Where: Zoom, please register here.  

After briefly telling the story of how my book Erich Fromm and Global Public Sociology (Bristol University Press, 2021) came to be written and outlining what it tries to accomplish, this talk will draw on Chapter 5 to discuss the sociological contradictions often faced by famous and activist intellectuals.  Meyer and Rohlinger’s Social Problems article “Big Books and Social Movements: A Myth of Ideas and Social Change” (2012) rightly argued that grassroot activists and social movement organizations (SMOs), not best-selling books like Betty Friedan’s The Feminist Mystique (1963) and Michael Harrington’s The Other America (1963), created the protests and social change of the 1960s.
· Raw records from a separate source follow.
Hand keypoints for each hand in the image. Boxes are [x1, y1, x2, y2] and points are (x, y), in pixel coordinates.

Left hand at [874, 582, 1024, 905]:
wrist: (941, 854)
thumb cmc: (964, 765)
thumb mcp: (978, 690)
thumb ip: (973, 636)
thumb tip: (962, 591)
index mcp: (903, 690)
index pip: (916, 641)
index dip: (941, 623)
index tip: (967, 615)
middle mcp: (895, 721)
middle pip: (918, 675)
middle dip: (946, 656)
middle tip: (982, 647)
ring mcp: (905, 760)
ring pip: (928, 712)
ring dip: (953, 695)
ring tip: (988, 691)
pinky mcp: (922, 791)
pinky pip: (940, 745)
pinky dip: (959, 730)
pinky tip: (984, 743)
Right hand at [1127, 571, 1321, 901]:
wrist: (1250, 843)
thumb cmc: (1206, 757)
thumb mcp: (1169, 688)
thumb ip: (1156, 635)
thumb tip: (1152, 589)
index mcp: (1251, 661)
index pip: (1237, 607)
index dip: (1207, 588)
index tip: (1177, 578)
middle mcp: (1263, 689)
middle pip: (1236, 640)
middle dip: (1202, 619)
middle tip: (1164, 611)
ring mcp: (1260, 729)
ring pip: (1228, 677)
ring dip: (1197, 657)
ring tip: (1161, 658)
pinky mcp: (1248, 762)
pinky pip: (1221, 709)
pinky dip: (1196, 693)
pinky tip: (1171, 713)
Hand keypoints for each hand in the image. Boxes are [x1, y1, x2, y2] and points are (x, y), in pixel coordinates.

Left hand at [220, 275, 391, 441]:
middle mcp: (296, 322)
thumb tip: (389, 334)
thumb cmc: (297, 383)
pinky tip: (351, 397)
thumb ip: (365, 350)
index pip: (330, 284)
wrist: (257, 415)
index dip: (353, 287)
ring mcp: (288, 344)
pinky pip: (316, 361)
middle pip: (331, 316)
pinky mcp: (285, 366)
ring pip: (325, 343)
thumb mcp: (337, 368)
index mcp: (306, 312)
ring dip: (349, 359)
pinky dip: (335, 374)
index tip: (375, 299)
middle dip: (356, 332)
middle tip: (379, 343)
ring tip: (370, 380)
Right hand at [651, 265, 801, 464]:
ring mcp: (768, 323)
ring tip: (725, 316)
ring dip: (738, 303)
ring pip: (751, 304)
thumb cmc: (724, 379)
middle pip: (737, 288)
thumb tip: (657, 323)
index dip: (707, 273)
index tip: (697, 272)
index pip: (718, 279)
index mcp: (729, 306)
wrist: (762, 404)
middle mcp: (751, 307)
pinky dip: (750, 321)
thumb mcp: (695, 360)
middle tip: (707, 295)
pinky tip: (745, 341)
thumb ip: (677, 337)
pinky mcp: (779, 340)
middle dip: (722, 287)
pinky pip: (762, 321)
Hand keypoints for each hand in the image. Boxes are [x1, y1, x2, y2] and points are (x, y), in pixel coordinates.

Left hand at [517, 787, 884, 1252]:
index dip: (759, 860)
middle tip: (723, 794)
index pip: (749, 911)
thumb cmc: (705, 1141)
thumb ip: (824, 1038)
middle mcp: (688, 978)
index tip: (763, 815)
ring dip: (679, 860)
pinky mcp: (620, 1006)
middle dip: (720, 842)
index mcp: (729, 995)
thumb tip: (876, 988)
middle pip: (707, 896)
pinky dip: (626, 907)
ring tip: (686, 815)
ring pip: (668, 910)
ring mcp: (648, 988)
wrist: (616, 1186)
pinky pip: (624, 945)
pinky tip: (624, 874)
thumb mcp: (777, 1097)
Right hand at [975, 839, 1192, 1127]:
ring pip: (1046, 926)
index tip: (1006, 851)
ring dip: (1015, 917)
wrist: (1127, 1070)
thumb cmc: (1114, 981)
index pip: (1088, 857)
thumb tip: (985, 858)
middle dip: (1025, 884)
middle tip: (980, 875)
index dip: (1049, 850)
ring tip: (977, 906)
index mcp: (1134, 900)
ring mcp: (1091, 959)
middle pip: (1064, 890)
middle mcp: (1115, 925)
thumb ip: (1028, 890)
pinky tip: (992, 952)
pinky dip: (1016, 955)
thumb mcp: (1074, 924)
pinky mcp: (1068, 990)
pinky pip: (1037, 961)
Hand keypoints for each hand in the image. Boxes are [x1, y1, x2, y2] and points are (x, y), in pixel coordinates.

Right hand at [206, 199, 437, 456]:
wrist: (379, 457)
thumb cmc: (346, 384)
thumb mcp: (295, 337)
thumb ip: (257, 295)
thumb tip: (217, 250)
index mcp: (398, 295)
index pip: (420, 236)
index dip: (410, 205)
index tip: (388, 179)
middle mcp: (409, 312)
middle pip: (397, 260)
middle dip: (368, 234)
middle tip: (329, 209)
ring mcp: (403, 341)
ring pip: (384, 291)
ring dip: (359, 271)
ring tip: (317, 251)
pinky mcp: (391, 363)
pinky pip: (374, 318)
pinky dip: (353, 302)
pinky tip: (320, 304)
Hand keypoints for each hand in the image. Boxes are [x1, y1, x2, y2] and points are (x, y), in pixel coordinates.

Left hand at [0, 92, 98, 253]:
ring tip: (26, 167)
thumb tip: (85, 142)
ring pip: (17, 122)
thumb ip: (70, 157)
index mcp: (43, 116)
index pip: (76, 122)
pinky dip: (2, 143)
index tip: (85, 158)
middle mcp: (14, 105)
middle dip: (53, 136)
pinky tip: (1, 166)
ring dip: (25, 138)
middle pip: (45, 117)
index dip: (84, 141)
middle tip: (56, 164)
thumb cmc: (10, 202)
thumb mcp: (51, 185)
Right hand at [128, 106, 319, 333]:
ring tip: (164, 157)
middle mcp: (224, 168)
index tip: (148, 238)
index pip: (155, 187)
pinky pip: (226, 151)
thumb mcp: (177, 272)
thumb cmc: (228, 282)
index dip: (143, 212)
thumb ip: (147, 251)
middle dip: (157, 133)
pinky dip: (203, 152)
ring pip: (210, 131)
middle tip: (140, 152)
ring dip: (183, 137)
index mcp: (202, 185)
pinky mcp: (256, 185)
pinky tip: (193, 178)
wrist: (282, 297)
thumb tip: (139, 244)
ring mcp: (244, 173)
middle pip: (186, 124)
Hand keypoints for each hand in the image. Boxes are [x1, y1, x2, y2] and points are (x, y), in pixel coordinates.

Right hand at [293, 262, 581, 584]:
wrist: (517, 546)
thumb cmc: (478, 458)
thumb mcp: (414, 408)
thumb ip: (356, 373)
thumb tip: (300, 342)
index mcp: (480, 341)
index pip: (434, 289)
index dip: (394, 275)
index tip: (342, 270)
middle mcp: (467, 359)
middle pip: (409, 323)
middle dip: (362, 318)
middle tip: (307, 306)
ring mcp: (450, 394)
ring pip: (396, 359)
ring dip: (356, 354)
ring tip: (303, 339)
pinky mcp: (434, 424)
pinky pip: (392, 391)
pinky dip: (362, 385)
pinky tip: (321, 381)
This important article, however, underplays the recruitment value and framing influence of books like Fromm’s The Sane Society (1955) and Marx’s Concept of Man (1962) and sidesteps the important political work that activist and celebrity intellectuals often do in movements.  We will talk about how Fromm’s humanistic socialism shaped the culture of the New Left but also why his activist work on nuclear disarmament, human rights with Amnesty International,  American socialist party involvement and failed efforts at helping elect anti-Vietnam war as US president produced less results than he wished. The sociological factors operating when intellectuals became activists should be considered by today’s budding public sociologists and all this suggests new areas for social movement research.